- Film poster
- Directed by: Richard Berry
- Screenplay by: Richard Berry Fabrice Roger-Lacan
- Based on: Kurtz by Jean-Marc Aubert
- Starring: Patrick Timsit Cécile de France Richard Berry
- Cinematography: Dominique Bouilleret
- Edited by: Anna Ruiz
- Music by: Éric Serra
- Production companies: StudioCanal Blue Dahlia Productions TF1 Films Production J.M. Productions Canal+
- Distributed by: CTV International
- Release date: 21 March 2001;
- Running time: 97 minutes
- Country: France
- Language: French
- Budget: €5.6 million
- Box office: $2.3 million

= L'Art (délicat) de la séduction =

2001 film by Richard Berry

L'Art (délicat) de la séduction (The (Delicate) Art of Seduction) is a 2001 French film directed by Richard Berry. The soundtrack for the film was composed by Éric Serra.

==Plot==

The film follows Etienne (Patrick Timsit), a 40-year-old car designer, who takes time off from work to study sexual prowess from a Zen master (Alain Chabat) and several prostitutes, in the hopes of having the sexual skill to impress Laure (Cécile de France).
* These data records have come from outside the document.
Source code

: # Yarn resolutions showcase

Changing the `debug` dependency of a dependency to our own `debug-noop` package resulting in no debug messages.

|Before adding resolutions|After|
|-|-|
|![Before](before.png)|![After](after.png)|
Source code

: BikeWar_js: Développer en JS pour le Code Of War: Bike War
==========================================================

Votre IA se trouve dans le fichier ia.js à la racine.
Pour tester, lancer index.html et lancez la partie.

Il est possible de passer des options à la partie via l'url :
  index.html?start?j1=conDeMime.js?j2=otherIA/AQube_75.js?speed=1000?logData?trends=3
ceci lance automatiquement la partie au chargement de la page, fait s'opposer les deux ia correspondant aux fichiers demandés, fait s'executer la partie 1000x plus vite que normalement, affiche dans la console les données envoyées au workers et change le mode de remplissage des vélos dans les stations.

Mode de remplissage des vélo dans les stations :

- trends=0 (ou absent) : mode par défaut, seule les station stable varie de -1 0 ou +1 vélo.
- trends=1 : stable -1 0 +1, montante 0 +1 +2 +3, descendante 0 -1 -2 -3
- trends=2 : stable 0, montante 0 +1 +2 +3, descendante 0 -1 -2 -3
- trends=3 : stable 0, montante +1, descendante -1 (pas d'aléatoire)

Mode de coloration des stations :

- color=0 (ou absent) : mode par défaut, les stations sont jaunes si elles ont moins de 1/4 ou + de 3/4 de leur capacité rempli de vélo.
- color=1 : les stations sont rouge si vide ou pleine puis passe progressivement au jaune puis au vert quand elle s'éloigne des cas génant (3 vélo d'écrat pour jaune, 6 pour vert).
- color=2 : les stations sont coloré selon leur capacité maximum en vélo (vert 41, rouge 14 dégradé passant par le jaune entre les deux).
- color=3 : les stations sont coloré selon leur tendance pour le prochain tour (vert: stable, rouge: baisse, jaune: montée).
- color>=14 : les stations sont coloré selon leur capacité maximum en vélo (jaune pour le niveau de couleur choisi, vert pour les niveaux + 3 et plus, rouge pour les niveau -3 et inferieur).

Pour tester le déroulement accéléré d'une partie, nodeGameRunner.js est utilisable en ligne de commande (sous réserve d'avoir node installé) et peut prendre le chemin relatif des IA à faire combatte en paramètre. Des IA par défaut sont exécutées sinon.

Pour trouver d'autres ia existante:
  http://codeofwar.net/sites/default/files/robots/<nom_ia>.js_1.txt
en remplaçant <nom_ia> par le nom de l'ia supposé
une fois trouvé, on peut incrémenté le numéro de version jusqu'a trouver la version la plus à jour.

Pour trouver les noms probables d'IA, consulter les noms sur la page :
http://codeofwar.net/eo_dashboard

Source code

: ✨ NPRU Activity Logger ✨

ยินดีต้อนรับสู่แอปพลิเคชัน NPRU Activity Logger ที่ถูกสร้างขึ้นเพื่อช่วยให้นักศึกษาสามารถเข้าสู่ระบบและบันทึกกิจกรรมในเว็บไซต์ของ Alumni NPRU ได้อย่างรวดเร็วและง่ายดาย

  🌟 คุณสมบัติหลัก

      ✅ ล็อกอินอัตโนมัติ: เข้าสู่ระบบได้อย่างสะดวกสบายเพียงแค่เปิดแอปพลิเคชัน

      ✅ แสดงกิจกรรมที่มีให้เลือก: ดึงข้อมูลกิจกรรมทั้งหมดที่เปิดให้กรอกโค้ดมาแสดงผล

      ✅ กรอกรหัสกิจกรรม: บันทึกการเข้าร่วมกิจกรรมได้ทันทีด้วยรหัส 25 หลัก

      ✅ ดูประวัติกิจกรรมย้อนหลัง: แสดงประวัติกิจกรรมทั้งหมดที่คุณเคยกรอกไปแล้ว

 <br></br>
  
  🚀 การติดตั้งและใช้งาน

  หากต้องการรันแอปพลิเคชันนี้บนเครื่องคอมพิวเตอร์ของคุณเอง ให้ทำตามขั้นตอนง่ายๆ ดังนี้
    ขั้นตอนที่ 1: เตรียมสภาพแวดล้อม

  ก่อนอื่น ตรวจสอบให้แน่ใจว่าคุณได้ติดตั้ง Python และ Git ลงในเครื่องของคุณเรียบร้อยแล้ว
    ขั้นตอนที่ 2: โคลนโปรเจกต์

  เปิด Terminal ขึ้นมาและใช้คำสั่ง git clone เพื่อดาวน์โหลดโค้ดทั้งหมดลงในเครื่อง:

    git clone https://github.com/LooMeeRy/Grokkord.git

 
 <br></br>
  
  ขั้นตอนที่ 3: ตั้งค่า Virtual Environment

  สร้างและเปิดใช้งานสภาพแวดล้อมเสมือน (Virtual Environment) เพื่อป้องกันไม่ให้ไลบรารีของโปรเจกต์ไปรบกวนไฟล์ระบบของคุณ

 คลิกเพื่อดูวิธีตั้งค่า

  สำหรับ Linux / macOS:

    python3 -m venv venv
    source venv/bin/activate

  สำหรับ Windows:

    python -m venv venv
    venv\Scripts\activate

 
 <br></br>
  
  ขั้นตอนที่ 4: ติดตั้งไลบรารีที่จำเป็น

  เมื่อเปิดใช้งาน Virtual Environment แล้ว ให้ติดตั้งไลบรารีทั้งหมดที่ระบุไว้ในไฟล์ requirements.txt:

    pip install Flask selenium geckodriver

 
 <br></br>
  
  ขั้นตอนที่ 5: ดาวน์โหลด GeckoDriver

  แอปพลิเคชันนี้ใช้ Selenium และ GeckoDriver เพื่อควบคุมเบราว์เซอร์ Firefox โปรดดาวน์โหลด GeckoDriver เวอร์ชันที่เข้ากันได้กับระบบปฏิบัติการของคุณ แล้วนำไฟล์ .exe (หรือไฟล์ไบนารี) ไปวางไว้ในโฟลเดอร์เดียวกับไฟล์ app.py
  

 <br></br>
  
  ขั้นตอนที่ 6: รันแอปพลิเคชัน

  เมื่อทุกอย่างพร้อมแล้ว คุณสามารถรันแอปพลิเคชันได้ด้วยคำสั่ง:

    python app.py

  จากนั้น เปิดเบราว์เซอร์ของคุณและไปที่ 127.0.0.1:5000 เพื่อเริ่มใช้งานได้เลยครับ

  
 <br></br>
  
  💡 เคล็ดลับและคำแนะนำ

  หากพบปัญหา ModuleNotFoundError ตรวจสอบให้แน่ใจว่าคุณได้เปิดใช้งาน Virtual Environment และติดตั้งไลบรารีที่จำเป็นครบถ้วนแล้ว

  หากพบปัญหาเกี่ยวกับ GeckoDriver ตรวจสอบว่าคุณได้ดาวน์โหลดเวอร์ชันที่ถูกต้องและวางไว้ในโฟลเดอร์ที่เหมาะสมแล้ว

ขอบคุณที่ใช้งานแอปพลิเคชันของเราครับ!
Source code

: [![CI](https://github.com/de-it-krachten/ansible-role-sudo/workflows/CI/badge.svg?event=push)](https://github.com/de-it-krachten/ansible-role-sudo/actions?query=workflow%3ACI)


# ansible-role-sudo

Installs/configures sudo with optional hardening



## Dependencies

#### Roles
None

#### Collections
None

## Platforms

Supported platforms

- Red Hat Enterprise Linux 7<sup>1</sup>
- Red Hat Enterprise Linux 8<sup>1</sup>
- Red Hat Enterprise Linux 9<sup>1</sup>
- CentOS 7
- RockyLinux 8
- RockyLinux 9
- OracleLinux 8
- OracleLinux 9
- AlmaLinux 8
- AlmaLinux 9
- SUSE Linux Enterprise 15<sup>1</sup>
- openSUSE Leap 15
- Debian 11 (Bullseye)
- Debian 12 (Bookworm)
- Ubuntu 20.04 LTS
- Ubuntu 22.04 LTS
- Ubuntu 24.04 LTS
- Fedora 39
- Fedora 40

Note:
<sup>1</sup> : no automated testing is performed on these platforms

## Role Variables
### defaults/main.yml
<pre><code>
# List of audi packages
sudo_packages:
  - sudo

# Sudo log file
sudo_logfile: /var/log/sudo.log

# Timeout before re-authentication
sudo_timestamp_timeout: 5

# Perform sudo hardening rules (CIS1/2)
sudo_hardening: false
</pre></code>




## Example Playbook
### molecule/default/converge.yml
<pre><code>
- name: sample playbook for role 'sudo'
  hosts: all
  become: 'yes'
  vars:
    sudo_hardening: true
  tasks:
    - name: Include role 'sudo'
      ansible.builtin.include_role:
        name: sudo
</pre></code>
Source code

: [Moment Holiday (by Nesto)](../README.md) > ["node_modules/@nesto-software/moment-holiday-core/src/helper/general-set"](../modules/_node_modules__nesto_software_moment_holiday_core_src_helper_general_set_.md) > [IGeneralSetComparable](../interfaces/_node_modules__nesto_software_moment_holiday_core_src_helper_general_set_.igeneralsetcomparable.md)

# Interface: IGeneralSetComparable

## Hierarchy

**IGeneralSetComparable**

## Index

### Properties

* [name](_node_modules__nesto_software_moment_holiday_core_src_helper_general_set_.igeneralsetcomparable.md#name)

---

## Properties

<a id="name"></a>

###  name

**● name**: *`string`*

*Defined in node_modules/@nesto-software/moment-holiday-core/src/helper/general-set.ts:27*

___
Laure, a blonde who was introduced to him by his friend Jacques (Richard Berry), told Etienne on January 1 that she will not have sex with him until May 27 that year at precisely 9pm.

==Cast==

- Patrick Timsit as Etienne
- Cécile de France as Laure
- Richard Berry as Jacques
- Alain Chabat as Maître Zen
- Jean-Pierre Darroussin as Monsieur Hubert
- Ludmila Mikaël as Alice
- Guilaine Londez as Real estate agent

==Reception==

Lisa Nesselson from Variety gave a negative review of the film, stating it played "like a tepid cross between 'Rocky' and any number of prick-teasing comedies".